Records shown:
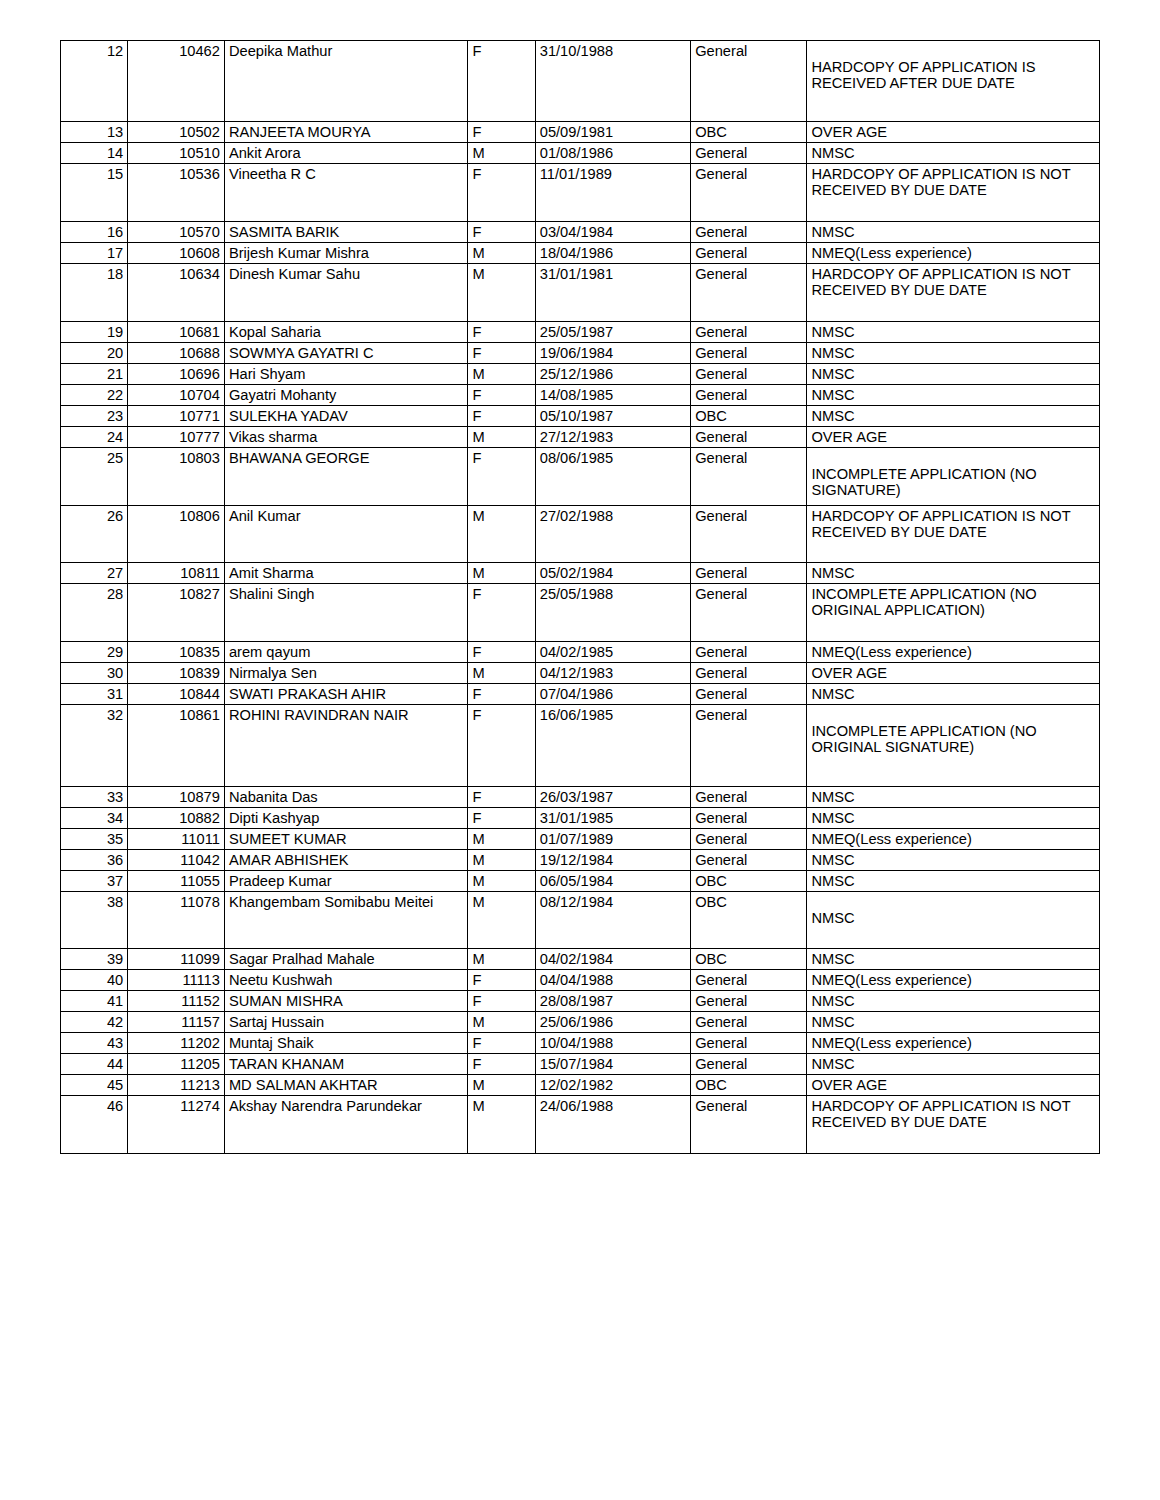| 12 | 10462 | Deepika Mathur | F | 31/10/1988 | General | HARDCOPY OF APPLICATION IS RECEIVED AFTER DUE DATE |
| 13 | 10502 | RANJEETA MOURYA | F | 05/09/1981 | OBC | OVER AGE |
| 14 | 10510 | Ankit Arora | M | 01/08/1986 | General | NMSC |
| 15 | 10536 | Vineetha R C | F | 11/01/1989 | General | HARDCOPY OF APPLICATION IS NOT RECEIVED BY DUE DATE |
| 16 | 10570 | SASMITA BARIK | F | 03/04/1984 | General | NMSC |
| 17 | 10608 | Brijesh Kumar Mishra | M | 18/04/1986 | General | NMEQ(Less experience) |
| 18 | 10634 | Dinesh Kumar Sahu | M | 31/01/1981 | General | HARDCOPY OF APPLICATION IS NOT RECEIVED BY DUE DATE |
| 19 | 10681 | Kopal Saharia | F | 25/05/1987 | General | NMSC |
| 20 | 10688 | SOWMYA GAYATRI C | F | 19/06/1984 | General | NMSC |
| 21 | 10696 | Hari Shyam | M | 25/12/1986 | General | NMSC |
| 22 | 10704 | Gayatri Mohanty | F | 14/08/1985 | General | NMSC |
| 23 | 10771 | SULEKHA YADAV | F | 05/10/1987 | OBC | NMSC |
| 24 | 10777 | Vikas sharma | M | 27/12/1983 | General | OVER AGE |
| 25 | 10803 | BHAWANA GEORGE | F | 08/06/1985 | General | INCOMPLETE APPLICATION (NO SIGNATURE) |
| 26 | 10806 | Anil Kumar | M | 27/02/1988 | General | HARDCOPY OF APPLICATION IS NOT RECEIVED BY DUE DATE |
| 27 | 10811 | Amit Sharma | M | 05/02/1984 | General | NMSC |
| 28 | 10827 | Shalini Singh | F | 25/05/1988 | General | INCOMPLETE APPLICATION (NO ORIGINAL APPLICATION) |
| 29 | 10835 | arem qayum | F | 04/02/1985 | General | NMEQ(Less experience) |
| 30 | 10839 | Nirmalya Sen | M | 04/12/1983 | General | OVER AGE |
| 31 | 10844 | SWATI PRAKASH AHIR | F | 07/04/1986 | General | NMSC |
| 32 | 10861 | ROHINI RAVINDRAN NAIR | F | 16/06/1985 | General | INCOMPLETE APPLICATION (NO ORIGINAL SIGNATURE) |
| 33 | 10879 | Nabanita Das | F | 26/03/1987 | General | NMSC |
| 34 | 10882 | Dipti Kashyap | F | 31/01/1985 | General | NMSC |
| 35 | 11011 | SUMEET KUMAR | M | 01/07/1989 | General | NMEQ(Less experience) |
| 36 | 11042 | AMAR ABHISHEK | M | 19/12/1984 | General | NMSC |
| 37 | 11055 | Pradeep Kumar | M | 06/05/1984 | OBC | NMSC |
| 38 | 11078 | Khangembam Somibabu Meitei | M | 08/12/1984 | OBC | NMSC |
| 39 | 11099 | Sagar Pralhad Mahale | M | 04/02/1984 | OBC | NMSC |
| 40 | 11113 | Neetu Kushwah | F | 04/04/1988 | General | NMEQ(Less experience) |
| 41 | 11152 | SUMAN MISHRA | F | 28/08/1987 | General | NMSC |
| 42 | 11157 | Sartaj Hussain | M | 25/06/1986 | General | NMSC |
| 43 | 11202 | Muntaj Shaik | F | 10/04/1988 | General | NMEQ(Less experience) |
| 44 | 11205 | TARAN KHANAM | F | 15/07/1984 | General | NMSC |
| 45 | 11213 | MD SALMAN AKHTAR | M | 12/02/1982 | OBC | OVER AGE |
| 46 | 11274 | Akshay Narendra Parundekar | M | 24/06/1988 | General | HARDCOPY OF APPLICATION IS NOT RECEIVED BY DUE DATE |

What you have to do:
Of the lines above, show those in which "SIGNATURE" appears.

Task answer:
| 25 | 10803 | BHAWANA GEORGE | F | 08/06/1985 | General | INCOMPLETE APPLICATION (NO SIGNATURE) |
| 32 | 10861 | ROHINI RAVINDRAN NAIR | F | 16/06/1985 | General | INCOMPLETE APPLICATION (NO ORIGINAL SIGNATURE) |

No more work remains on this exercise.